*** STORED DATA

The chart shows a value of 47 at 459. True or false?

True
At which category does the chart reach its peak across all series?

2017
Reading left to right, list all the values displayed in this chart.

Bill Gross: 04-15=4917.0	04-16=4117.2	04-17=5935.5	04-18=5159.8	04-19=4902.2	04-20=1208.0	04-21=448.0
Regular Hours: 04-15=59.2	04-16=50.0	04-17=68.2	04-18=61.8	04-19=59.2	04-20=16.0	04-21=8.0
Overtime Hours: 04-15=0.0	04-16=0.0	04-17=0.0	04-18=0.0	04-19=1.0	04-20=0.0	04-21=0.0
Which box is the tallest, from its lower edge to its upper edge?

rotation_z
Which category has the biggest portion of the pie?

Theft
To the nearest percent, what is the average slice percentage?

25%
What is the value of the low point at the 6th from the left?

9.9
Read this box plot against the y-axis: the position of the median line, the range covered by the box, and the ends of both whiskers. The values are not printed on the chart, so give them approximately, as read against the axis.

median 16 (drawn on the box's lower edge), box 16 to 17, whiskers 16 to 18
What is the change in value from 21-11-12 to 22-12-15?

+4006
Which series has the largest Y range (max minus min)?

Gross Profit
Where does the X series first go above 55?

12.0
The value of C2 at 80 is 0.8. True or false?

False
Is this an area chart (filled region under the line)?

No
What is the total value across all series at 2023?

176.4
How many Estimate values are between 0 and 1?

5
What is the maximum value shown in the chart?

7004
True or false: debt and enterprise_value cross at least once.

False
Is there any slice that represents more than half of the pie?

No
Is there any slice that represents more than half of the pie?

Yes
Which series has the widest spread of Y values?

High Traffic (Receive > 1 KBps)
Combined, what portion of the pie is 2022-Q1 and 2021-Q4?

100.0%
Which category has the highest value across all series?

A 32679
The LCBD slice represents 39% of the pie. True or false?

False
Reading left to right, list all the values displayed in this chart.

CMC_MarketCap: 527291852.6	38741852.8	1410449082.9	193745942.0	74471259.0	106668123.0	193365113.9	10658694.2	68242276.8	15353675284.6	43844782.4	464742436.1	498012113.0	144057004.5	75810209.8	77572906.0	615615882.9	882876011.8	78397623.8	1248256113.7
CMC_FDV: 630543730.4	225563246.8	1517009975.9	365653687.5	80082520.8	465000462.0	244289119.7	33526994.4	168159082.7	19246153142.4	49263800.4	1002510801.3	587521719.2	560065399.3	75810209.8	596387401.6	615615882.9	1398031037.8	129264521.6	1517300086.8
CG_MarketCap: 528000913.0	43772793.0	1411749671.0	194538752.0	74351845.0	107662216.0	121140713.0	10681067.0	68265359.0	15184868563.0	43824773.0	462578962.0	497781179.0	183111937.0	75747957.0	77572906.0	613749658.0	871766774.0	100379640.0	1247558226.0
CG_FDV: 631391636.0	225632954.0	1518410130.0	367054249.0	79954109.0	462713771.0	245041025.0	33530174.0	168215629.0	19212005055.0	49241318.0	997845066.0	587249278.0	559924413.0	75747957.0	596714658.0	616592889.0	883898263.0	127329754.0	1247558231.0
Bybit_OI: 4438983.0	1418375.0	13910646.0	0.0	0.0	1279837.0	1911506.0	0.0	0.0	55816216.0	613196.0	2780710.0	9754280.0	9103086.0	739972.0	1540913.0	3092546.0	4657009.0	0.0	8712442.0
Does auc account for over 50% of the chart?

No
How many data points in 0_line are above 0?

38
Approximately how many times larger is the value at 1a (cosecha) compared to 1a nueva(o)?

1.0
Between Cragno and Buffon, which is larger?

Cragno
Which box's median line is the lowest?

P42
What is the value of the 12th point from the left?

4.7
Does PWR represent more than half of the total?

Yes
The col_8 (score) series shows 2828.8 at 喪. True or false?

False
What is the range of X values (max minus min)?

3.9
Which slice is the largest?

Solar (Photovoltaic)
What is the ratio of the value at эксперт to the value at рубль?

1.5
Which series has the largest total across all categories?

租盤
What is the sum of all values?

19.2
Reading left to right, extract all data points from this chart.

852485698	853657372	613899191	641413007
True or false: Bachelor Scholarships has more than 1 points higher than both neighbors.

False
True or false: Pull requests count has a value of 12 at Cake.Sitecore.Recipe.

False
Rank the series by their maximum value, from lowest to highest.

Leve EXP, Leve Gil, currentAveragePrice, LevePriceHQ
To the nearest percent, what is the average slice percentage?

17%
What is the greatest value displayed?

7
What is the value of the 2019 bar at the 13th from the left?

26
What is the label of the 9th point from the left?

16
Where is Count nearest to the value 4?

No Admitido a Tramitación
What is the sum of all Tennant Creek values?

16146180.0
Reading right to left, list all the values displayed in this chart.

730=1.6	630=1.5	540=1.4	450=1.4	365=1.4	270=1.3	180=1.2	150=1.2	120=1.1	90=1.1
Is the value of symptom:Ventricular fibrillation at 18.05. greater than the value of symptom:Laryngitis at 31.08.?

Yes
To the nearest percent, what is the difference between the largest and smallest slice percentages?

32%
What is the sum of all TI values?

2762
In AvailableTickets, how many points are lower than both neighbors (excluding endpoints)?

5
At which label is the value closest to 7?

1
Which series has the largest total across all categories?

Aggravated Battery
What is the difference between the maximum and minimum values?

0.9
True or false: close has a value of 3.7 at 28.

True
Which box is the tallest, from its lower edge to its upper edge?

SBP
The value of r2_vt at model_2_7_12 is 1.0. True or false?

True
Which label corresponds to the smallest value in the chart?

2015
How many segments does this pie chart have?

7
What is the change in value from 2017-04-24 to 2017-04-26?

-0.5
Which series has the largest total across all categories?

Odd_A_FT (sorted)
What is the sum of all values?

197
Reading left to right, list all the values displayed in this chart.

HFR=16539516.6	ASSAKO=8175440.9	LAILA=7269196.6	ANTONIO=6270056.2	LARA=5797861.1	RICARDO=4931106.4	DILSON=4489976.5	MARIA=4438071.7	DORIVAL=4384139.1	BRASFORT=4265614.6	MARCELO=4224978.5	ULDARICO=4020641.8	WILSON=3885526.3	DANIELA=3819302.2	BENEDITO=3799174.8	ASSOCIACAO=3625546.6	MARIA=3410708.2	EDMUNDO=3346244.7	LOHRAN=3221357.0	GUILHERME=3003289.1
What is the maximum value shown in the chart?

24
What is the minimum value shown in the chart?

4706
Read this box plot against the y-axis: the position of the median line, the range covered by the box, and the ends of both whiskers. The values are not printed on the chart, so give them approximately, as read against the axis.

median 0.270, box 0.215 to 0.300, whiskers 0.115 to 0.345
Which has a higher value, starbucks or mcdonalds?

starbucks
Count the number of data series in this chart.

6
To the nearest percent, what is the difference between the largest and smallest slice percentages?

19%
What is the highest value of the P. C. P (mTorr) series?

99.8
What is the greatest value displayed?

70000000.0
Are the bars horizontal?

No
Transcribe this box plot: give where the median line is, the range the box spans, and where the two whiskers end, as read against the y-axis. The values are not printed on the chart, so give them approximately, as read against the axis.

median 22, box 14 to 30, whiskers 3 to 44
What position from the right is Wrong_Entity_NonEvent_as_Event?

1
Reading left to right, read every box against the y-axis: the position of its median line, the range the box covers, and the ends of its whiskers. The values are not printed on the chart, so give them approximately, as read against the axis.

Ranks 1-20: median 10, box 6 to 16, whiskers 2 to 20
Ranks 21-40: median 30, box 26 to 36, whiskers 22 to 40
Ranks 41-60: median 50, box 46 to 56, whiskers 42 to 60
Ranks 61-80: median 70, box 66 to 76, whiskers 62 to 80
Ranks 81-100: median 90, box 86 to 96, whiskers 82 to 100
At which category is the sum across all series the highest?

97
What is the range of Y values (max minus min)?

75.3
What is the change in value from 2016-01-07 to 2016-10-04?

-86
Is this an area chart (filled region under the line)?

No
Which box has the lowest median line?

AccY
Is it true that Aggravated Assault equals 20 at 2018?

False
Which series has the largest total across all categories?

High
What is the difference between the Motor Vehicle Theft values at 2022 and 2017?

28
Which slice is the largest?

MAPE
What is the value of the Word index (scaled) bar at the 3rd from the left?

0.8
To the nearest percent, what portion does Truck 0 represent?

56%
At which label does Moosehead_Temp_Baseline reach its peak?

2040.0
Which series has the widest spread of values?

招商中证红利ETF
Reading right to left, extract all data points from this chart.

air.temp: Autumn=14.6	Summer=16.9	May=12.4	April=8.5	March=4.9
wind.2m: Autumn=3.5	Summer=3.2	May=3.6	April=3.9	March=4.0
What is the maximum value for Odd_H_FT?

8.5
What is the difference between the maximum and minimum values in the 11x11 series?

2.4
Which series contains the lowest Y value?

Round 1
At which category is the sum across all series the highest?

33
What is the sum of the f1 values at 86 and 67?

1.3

******

■ TASK GOAL:
Print the data above word for word, from its first line through the line that contains "What is the total". Include that line and stop there.

■ RESPONSE AREA:
The chart shows a value of 47 at 459. True or false?

True
At which category does the chart reach its peak across all series?

2017
Reading left to right, list all the values displayed in this chart.

Bill Gross: 04-15=4917.0	04-16=4117.2	04-17=5935.5	04-18=5159.8	04-19=4902.2	04-20=1208.0	04-21=448.0
Regular Hours: 04-15=59.2	04-16=50.0	04-17=68.2	04-18=61.8	04-19=59.2	04-20=16.0	04-21=8.0
Overtime Hours: 04-15=0.0	04-16=0.0	04-17=0.0	04-18=0.0	04-19=1.0	04-20=0.0	04-21=0.0
Which box is the tallest, from its lower edge to its upper edge?

rotation_z
Which category has the biggest portion of the pie?

Theft
To the nearest percent, what is the average slice percentage?

25%
What is the value of the low point at the 6th from the left?

9.9
Read this box plot against the y-axis: the position of the median line, the range covered by the box, and the ends of both whiskers. The values are not printed on the chart, so give them approximately, as read against the axis.

median 16 (drawn on the box's lower edge), box 16 to 17, whiskers 16 to 18
What is the change in value from 21-11-12 to 22-12-15?

+4006
Which series has the largest Y range (max minus min)?

Gross Profit
Where does the X series first go above 55?

12.0
The value of C2 at 80 is 0.8. True or false?

False
Is this an area chart (filled region under the line)?

No
What is the total value across all series at 2023?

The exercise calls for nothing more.